Chad Ochocinco has had major problems learning New England’s playbook all season long. Maybe having the summer to study, it would have helped him surpass Deion Branch as a starter. Several other running backs and receivers who switched uniforms likely also started slow for the same reason.
Quarterbacks starting for different teams like Arizona’s Kevin Kolb, Minnesota’s Donovan McNabb and Seattle’s Tarvaris Jackson all suffered from being out of sync or just plain playing poorly. There might have been a huge difference in each of their performances if they were able to practice with their teams during the period they were locked out.

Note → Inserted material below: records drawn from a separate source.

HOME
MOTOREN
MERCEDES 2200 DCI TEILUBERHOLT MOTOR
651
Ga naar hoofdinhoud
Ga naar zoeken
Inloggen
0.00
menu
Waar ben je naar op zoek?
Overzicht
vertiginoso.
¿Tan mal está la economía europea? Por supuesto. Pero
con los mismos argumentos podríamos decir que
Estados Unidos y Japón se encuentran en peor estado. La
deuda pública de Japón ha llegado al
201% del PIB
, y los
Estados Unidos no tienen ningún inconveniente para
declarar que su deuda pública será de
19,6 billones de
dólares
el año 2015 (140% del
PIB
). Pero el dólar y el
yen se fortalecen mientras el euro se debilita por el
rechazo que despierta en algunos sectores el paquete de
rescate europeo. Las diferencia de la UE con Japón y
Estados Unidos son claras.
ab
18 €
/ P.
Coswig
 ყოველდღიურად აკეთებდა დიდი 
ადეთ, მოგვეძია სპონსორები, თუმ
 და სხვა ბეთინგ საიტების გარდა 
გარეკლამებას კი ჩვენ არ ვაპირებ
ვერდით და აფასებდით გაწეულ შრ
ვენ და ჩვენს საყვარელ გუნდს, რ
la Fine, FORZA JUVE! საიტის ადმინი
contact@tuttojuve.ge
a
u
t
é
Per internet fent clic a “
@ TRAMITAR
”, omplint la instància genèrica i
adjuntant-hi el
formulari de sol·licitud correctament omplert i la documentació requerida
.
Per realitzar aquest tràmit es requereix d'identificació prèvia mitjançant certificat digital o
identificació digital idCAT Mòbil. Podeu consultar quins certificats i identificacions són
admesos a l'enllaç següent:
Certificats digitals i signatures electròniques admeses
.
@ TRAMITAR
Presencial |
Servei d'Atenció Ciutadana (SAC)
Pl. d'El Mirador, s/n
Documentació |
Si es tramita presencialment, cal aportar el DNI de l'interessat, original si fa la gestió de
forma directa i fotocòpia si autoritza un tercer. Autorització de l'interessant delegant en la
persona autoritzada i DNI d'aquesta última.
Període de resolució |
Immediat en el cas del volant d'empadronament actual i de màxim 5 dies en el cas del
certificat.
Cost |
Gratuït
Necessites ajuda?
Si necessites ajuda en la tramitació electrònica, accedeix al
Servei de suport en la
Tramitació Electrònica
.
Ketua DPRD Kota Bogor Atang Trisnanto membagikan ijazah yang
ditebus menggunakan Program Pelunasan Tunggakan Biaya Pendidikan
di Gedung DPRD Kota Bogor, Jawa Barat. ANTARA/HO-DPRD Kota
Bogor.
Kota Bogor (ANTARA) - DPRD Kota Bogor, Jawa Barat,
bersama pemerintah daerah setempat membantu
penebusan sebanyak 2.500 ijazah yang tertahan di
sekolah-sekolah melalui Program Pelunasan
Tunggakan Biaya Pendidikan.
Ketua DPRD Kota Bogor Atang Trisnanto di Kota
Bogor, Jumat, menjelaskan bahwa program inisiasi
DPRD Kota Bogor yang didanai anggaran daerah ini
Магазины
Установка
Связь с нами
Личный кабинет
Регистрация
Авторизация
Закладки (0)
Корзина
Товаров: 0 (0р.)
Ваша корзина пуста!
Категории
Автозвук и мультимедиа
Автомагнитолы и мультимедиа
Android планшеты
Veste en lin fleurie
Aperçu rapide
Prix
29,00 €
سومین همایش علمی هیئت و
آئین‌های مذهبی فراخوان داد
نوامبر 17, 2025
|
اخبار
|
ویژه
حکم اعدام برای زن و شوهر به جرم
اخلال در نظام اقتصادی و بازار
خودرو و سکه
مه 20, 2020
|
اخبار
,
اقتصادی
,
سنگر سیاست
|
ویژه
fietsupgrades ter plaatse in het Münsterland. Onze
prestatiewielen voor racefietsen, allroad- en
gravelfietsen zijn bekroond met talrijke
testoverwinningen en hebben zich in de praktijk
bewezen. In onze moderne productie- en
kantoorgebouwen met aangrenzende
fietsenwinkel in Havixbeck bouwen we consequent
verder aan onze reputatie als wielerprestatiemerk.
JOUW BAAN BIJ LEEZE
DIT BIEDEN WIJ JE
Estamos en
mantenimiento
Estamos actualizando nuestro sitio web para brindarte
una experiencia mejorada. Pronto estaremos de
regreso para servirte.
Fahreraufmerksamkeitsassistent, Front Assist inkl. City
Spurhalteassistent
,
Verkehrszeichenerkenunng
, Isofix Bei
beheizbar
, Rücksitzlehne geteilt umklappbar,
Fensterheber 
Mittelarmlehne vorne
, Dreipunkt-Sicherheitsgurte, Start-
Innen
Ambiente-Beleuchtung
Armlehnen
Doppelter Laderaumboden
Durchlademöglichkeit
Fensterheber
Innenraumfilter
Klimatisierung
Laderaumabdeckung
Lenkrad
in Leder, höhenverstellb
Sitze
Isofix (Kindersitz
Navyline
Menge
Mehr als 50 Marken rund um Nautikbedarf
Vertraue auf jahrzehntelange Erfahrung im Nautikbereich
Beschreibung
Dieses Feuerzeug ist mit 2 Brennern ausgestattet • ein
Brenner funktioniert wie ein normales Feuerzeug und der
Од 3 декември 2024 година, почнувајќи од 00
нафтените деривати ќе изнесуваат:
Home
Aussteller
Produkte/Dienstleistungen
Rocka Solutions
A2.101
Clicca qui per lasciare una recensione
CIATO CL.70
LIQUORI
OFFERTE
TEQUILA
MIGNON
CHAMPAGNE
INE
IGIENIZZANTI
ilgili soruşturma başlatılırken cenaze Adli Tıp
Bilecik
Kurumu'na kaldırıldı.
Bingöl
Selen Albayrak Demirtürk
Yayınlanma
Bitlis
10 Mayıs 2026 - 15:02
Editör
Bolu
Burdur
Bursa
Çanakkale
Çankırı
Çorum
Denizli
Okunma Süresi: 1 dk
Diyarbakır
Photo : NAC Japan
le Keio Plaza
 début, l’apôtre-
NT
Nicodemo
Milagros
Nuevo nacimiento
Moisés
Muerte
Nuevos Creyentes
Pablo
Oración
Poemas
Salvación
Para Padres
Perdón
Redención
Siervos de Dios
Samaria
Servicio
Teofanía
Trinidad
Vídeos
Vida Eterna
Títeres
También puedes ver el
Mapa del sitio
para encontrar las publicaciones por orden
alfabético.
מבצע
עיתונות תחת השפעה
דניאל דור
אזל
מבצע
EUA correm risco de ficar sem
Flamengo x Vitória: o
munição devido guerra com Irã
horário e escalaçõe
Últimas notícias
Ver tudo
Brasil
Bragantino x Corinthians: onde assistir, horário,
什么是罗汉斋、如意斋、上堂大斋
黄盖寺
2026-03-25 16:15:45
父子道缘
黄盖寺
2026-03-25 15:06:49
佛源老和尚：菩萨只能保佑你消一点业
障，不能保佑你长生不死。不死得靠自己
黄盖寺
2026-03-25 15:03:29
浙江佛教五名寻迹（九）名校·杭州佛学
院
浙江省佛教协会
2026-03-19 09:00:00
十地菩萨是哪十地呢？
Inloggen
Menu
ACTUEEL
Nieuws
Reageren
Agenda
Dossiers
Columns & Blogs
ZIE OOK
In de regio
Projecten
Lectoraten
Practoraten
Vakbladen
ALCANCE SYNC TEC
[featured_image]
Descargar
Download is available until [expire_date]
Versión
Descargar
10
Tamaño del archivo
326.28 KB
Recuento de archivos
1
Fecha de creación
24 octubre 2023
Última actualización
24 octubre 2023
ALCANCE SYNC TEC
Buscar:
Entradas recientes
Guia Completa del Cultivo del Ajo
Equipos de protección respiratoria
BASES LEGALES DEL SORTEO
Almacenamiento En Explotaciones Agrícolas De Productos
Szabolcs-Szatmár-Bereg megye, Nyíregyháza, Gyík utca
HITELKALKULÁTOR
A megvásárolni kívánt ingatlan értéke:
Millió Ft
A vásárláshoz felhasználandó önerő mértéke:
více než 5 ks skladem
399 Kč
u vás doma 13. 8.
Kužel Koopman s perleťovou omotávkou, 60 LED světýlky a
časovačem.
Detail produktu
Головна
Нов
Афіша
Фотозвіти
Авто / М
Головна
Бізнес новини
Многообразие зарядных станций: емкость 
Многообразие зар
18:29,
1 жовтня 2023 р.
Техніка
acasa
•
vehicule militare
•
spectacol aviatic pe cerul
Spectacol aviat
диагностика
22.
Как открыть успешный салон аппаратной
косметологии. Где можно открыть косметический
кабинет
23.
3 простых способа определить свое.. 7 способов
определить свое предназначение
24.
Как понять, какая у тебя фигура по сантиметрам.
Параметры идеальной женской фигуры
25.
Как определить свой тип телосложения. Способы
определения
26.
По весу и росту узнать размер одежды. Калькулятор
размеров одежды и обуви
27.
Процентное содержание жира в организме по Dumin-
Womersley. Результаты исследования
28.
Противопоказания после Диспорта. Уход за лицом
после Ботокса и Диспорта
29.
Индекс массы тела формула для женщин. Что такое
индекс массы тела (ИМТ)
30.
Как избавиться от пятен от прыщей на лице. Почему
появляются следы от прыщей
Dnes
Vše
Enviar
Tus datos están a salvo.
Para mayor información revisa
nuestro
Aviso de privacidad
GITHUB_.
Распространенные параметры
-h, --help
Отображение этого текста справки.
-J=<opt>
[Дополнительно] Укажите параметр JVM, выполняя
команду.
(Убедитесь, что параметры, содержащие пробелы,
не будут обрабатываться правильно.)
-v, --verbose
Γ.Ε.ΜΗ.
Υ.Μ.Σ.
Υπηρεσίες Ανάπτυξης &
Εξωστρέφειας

Fantasy Magazines Unable to Print Up-to-Date Projections and Cheat Sheets
Fantasy football magazines are not printed as quickly as weekly mags like Sports Illustrated or The National Enquirer. It normally takes a couple months to put a fantasy magazine together, and is it manufactured during the offseason when all of the player transactions take place.
But because of the lockout, no player movement happened during the offseason. It all took place at the last minute within a window shorter than LaRod Stephens-Howling. And since free-agent signings and trades did not occur until training camp kicked off, fantasy publications either failed to have the updated information that fantasy owners needed, such as where certain players were playing, or many fantasy publications decided not to publish a preview issue at all.
This forced fantasy owners to do most of their draft research online. Thank goodness for the millions of fantasy websites out there, but most people would still prefer to have a fantasy magazine as a primary or secondary source.
Some fantasy owners do their best draft preparation in the bathroom, and it's a whole lot easier reading a magazine while you are on the toilet than a laptop.